Kutubu lies in the Southern Highlands Province of Papua New Guinea, east of the Kikori River into which it drains, and about 50 km southwest of Mendi, the provincial capital. It is one of the few lakes in the country that occurs in a depression in the rugged interior mountains.
The lake has a few islands, the largest of which is Wasemi in its northern part. The water of Lake Kutubu, fed by several streams originating mostly from underground sources, is clear and reaches a depth of 70 m (230 feet). The catchment is inhabited by two main ethnic groups, the Foe to the south and the Fasu to the north. Thirty-three villages lie in the catchment area, with a total estimated population of 10,885.

The lake gave its name to the nearby Kutubu Oil Project, Papua New Guinea's first commercial oilfield development, operated by Oil Search, and which began production in 1992. The development has supported the local economy, and caused a general in-migration to the area, as well as ecological problems resulting from rapid population growth, including pollution, forest destruction and overfishing. A proposed gas pipeline and road are expected to exacerbate these problems unless they are well-managed.

==Fauna==
Lake Kutubu includes 13 endemic fish species, making it the most unusual lacustrine habitat for fishes in the New Guinea-Australia region.

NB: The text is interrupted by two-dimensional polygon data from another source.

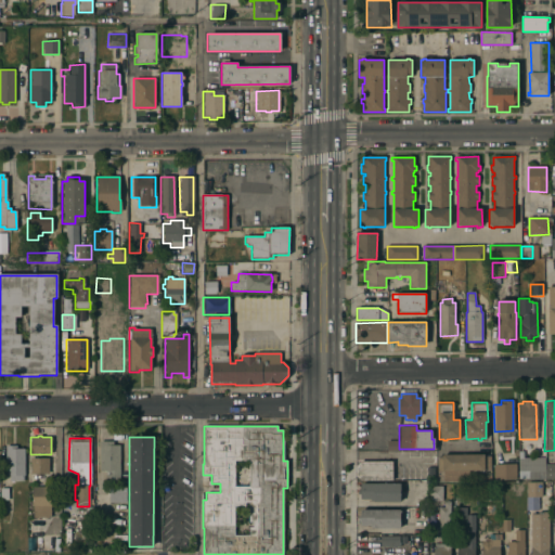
[(398,440),(398,450),(386,450),(386,441),(398,440)]
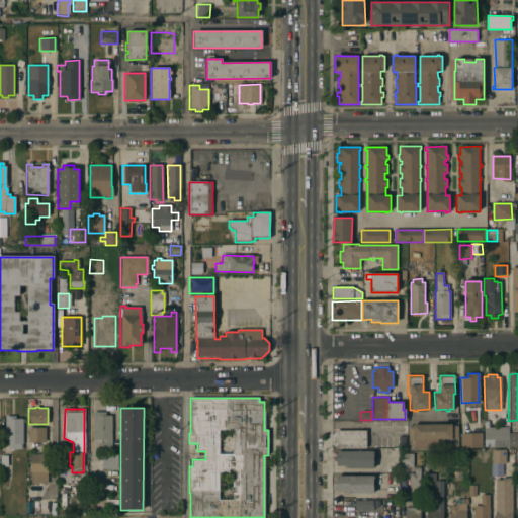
[(93,412),(105,412),(105,416),(111,415),(111,448),(98,448),(98,440),(93,440),(93,412)]
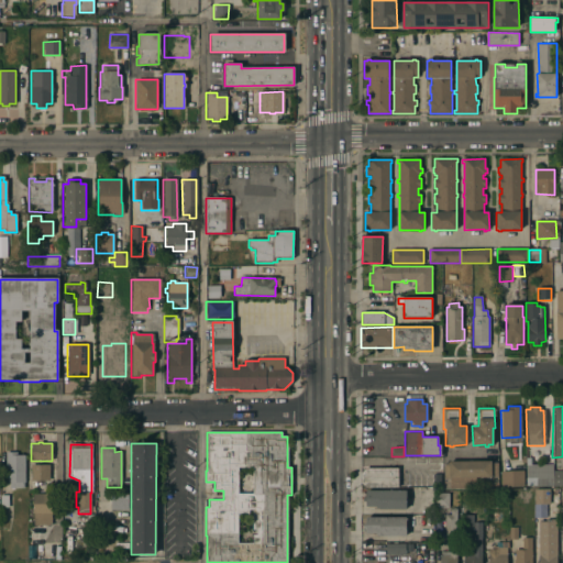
[(6,452),(17,452),(17,455),(24,455),(24,482),(23,482),(23,488),(9,488),(9,483),(6,483),(6,452)]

The endemic fish species are:
- Kutubu tandan (Oloplotosus torobo)
- Lake Kutubu rainbowfish (Melanotaenia lacustris)
- Kutubu hardyhead (Craterocephalus lacustris)
- Adamson's grunter (Hephaestus adamsoni)
- Black mogurnda (Mogurnda furva)
- Lake Kutubu mogurnda (Mogurnda kutubuensis)
- Mogurnda maccuneae
- Mogurnda mosa
- Blotched mogurnda (Mogurnda spilota)
- Variegated mogurnda (Mogurnda variegata)
- Striped mogurnda (Mogurnda vitta)
- Two undescribed species of Glossogobius (tentatively known as "new sp. 8" and "new sp. 12")

Additionally, the Parastacid crayfish Cherax papuanus is endemic to the lake.

==Conservation==
Because of its biodiversity and ecological significance, the area has been designated a "Wetland of International Significance" by the Ramsar Convention. The area included in this designation matches the Lake Kutubu Wildlife Management Area (240.57 km^{2}). The area is undergoing study by the World Wildlife Fund and the drafting of a catchment management plan has commenced, which is anticipated to become a model for other catchments in Papua New Guinea. The project is to be completed by December 2007. The Lake Kutubu area is also included in the tentatively listed Kikori River Basin - Great Papuan Plateau World Heritage Site.

==Languages==
Kutubuan and other Trans-New Guinea languages are spoken in the region.